WORK INSTRUCTIONS: Of all the lines below, return only those starting with the line holding "left ear: (303, 75)" and going on through the line holding "right eye: (91, 93)", exactly as written.

RECORDS SUPPLIED:
:::
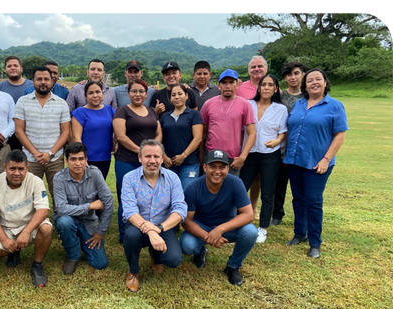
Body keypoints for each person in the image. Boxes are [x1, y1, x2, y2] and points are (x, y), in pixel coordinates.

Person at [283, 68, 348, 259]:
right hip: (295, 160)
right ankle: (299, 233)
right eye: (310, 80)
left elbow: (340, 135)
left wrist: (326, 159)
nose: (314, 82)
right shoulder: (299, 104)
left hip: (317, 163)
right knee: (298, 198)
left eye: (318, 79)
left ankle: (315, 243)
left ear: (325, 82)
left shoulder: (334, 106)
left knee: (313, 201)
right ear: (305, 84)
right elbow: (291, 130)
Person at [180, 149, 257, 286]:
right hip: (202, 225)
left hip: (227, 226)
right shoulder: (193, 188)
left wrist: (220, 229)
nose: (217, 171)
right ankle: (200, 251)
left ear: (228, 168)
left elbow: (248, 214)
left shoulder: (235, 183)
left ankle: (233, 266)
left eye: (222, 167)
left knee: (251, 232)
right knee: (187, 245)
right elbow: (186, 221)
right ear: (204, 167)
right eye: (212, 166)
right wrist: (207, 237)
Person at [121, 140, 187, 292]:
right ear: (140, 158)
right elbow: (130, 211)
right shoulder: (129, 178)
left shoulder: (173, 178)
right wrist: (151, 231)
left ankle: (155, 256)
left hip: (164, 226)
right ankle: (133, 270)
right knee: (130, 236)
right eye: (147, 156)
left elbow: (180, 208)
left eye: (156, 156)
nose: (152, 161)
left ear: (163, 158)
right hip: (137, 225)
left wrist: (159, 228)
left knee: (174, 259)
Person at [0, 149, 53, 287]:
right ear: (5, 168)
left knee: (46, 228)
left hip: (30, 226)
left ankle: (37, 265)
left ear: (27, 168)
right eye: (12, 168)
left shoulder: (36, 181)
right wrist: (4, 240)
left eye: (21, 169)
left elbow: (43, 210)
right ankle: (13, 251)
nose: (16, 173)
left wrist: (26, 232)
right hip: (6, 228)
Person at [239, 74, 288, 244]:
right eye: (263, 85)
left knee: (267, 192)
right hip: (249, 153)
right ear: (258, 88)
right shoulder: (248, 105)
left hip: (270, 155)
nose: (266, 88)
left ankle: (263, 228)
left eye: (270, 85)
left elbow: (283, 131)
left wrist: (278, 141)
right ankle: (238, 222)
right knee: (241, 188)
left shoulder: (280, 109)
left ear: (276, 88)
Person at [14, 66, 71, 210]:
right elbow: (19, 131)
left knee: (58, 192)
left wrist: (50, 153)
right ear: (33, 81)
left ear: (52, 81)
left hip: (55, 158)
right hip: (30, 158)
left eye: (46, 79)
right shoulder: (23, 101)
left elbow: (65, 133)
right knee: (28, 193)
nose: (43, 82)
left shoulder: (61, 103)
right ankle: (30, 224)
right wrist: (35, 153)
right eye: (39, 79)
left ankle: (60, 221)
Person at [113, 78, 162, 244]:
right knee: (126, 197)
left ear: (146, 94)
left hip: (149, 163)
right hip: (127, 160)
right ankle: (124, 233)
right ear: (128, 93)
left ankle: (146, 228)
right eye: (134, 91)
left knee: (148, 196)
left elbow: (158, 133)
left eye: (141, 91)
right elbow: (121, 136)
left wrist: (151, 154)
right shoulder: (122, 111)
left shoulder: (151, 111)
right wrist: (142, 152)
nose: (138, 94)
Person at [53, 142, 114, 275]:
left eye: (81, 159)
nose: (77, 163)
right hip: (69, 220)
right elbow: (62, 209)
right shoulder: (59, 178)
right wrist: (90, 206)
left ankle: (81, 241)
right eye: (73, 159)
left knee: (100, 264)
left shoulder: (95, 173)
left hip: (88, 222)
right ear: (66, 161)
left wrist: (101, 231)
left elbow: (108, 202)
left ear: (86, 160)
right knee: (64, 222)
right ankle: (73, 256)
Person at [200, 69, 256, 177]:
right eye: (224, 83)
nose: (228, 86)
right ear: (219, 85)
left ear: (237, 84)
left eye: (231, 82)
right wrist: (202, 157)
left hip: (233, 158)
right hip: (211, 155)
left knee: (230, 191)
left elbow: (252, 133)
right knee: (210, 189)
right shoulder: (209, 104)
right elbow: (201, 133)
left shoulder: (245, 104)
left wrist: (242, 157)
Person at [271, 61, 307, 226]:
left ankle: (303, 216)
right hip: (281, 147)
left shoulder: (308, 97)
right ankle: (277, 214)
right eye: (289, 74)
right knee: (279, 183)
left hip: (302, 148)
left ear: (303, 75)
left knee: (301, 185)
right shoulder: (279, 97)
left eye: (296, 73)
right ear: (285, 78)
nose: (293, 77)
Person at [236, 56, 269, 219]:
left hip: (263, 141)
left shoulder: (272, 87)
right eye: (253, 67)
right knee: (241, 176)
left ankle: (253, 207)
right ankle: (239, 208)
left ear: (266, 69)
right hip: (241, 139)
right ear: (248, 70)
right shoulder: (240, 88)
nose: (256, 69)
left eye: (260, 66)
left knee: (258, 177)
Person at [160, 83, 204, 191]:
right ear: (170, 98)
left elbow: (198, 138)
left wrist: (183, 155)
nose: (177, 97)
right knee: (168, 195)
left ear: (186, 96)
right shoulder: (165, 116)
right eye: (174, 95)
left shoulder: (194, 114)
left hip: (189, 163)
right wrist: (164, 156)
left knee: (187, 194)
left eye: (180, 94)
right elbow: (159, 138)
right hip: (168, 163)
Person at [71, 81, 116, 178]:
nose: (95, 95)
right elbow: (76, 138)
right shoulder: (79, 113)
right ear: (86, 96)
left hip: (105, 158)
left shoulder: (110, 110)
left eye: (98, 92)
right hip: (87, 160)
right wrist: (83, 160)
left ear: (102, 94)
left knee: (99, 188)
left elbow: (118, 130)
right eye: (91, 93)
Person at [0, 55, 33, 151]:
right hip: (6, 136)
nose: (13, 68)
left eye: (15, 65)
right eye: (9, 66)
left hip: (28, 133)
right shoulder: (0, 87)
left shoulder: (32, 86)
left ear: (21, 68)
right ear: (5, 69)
:::
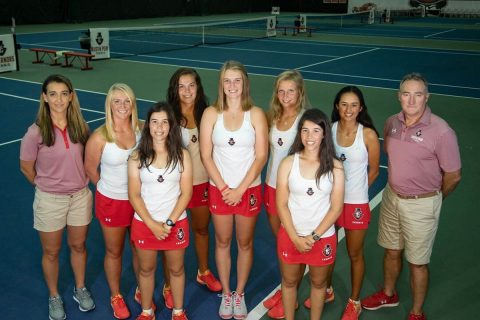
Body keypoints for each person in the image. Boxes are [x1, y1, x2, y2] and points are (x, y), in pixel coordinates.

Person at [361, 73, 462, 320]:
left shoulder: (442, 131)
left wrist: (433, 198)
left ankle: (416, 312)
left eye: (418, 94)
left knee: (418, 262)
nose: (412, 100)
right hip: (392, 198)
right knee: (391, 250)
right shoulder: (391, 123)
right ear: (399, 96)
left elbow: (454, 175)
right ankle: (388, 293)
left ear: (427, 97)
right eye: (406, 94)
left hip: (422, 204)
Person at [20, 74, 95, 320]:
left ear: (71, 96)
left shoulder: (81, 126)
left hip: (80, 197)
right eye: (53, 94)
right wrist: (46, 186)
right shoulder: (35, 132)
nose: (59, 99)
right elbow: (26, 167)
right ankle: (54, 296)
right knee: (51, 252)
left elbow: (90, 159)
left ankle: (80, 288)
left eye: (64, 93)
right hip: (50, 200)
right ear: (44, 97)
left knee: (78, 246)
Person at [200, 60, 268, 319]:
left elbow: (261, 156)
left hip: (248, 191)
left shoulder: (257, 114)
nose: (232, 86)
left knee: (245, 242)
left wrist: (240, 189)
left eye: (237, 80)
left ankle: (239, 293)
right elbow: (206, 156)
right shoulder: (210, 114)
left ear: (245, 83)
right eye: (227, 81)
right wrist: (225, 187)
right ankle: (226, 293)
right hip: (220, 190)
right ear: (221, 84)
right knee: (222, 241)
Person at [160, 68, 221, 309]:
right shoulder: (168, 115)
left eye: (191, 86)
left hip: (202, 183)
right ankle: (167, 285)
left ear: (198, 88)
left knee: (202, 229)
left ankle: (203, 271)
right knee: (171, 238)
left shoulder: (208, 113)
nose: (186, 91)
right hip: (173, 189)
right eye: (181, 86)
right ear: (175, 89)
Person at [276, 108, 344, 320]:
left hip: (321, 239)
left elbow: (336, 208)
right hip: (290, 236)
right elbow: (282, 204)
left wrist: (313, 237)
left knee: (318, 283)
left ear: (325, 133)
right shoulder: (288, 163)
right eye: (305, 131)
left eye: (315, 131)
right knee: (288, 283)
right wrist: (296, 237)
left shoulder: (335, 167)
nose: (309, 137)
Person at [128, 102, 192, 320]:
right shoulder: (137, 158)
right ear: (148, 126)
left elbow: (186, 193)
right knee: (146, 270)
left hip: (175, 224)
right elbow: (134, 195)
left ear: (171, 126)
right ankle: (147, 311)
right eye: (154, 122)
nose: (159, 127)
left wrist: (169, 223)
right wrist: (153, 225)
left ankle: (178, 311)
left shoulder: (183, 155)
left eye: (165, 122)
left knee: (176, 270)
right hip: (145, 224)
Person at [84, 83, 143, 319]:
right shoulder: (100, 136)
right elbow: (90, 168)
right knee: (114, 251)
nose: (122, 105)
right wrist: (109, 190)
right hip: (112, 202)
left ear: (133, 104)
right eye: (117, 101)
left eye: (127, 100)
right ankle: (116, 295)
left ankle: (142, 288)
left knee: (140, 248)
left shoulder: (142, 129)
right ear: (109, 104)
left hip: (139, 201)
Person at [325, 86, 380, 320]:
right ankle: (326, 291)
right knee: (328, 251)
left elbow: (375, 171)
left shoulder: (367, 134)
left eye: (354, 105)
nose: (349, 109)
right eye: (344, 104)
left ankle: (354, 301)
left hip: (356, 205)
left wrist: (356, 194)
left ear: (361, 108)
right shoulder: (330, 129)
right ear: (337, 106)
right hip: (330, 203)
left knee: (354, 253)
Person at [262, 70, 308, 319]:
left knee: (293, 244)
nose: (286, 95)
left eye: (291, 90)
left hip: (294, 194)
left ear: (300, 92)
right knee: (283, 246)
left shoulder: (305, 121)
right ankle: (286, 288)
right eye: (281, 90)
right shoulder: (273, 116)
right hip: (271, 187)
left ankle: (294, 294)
:::
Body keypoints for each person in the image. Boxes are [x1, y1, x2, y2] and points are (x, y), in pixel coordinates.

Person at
:::
EXERCISE ANSWER:
left ear: (303, 75)
left knee: (301, 185)
right shoulder: (279, 97)
left eye: (296, 73)
right ear: (285, 78)
nose: (293, 77)
Person at [236, 56, 269, 219]:
left hip: (263, 141)
left shoulder: (272, 87)
right eye: (253, 67)
right knee: (241, 176)
left ankle: (253, 207)
right ankle: (239, 208)
left ear: (266, 69)
right hip: (241, 139)
right ear: (248, 70)
right shoulder: (240, 88)
nose: (256, 69)
left eye: (260, 66)
left knee: (258, 177)
Person at [160, 83, 204, 191]:
right ear: (170, 98)
left elbow: (198, 138)
left wrist: (183, 155)
nose: (177, 97)
right knee: (168, 195)
left ear: (186, 96)
right shoulder: (165, 116)
right eye: (174, 95)
left shoulder: (194, 114)
left hip: (189, 163)
right wrist: (164, 156)
left knee: (187, 194)
left eye: (180, 94)
right elbow: (159, 138)
right hip: (168, 163)
Person at [71, 81, 116, 178]:
nose: (95, 95)
right elbow: (76, 138)
right shoulder: (79, 113)
right ear: (86, 96)
left hip: (105, 158)
left shoulder: (110, 110)
left eye: (98, 92)
right hip: (87, 160)
right wrist: (83, 160)
left ear: (102, 94)
left knee: (99, 188)
left elbow: (118, 130)
right eye: (91, 93)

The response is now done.